Study material |
-----

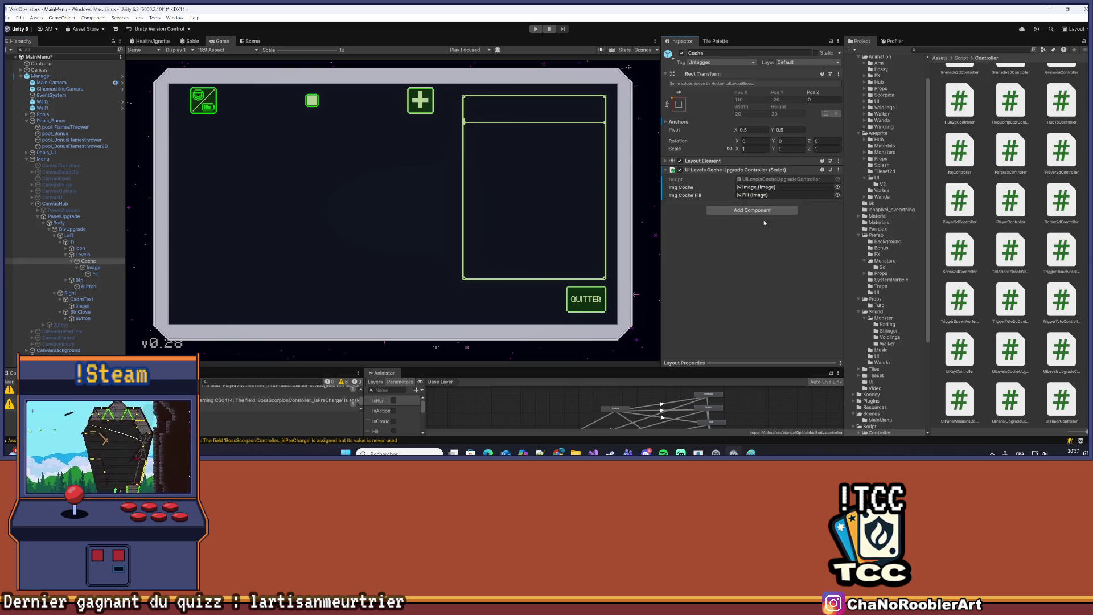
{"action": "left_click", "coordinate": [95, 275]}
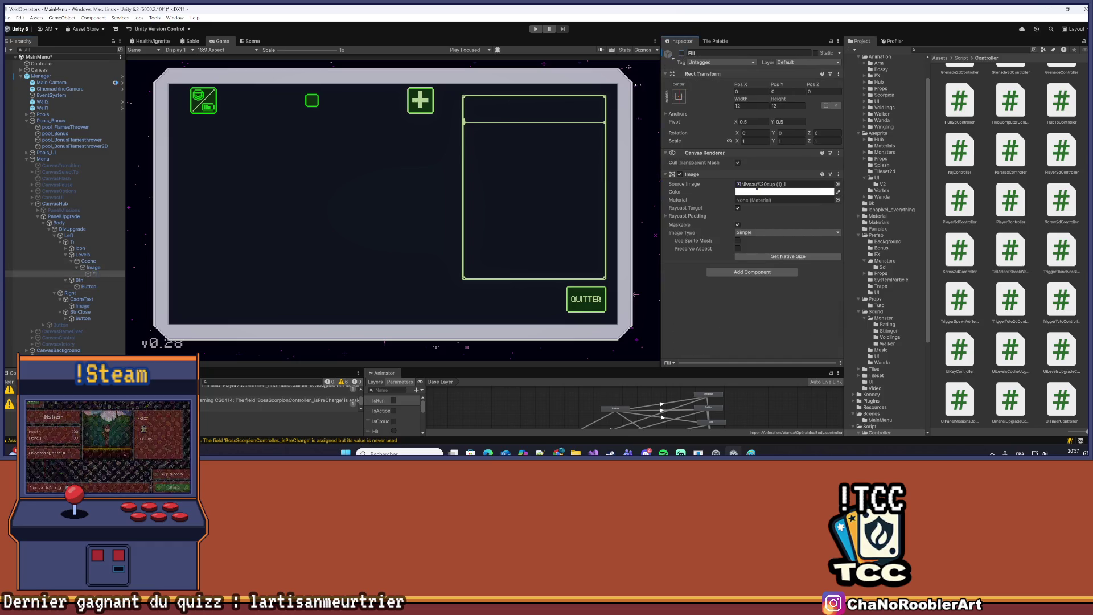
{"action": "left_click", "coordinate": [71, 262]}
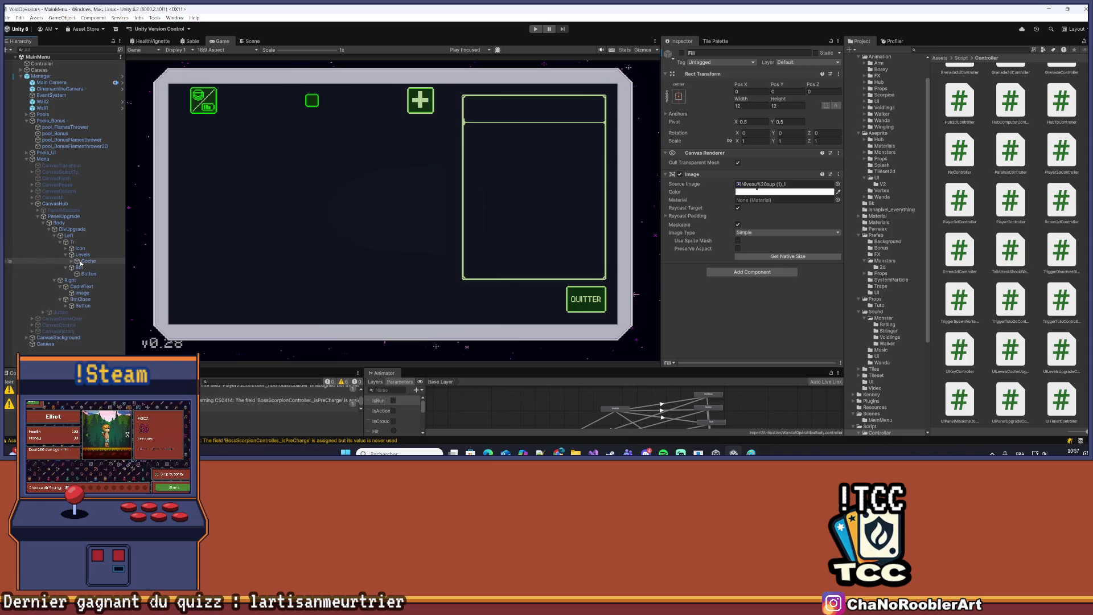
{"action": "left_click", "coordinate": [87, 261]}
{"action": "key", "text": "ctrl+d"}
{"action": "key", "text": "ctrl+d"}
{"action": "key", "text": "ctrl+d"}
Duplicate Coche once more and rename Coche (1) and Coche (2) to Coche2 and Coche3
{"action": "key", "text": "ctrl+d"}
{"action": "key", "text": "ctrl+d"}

-----

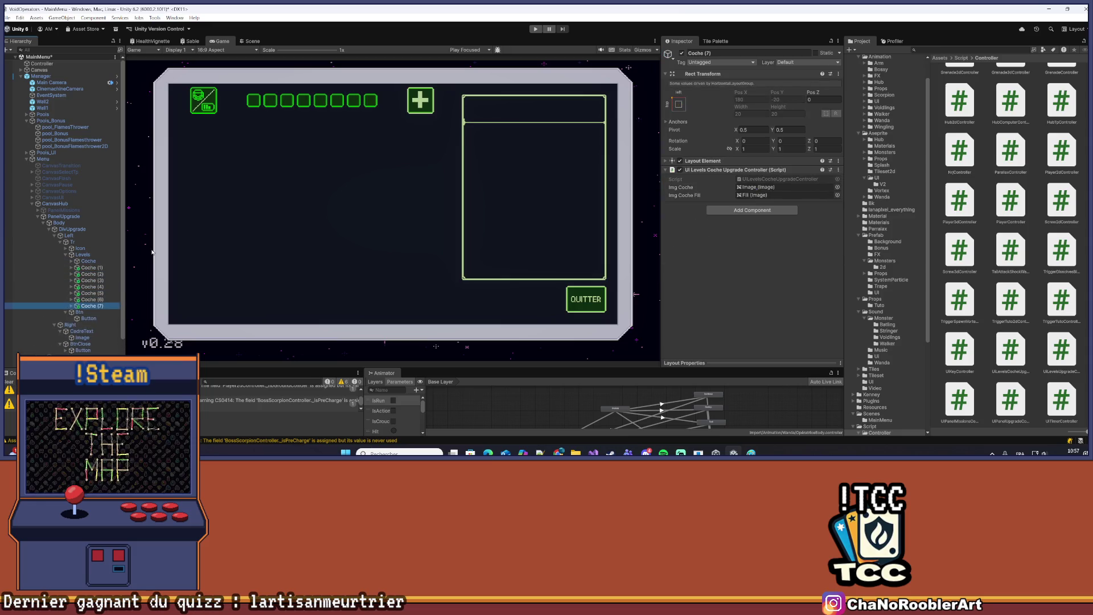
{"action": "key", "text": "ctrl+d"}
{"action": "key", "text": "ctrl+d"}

-----

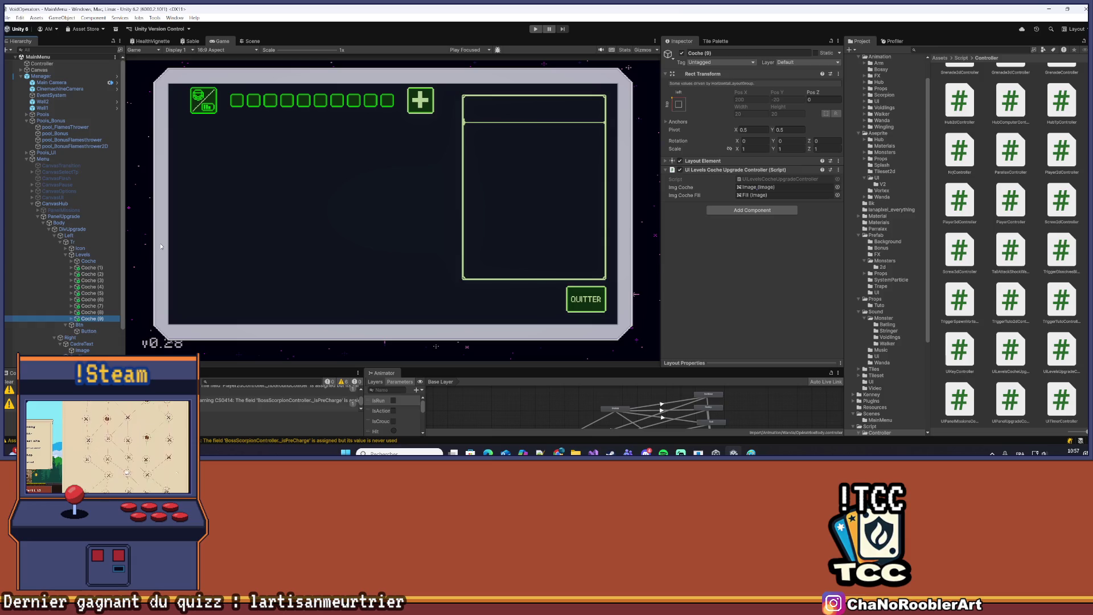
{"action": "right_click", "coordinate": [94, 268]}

-----

Find the lines above that hold "coordinate", then copy each of them.

{"action": "left_click", "coordinate": [95, 275]}
{"action": "left_click", "coordinate": [71, 262]}
{"action": "left_click", "coordinate": [87, 261]}
{"action": "right_click", "coordinate": [94, 268]}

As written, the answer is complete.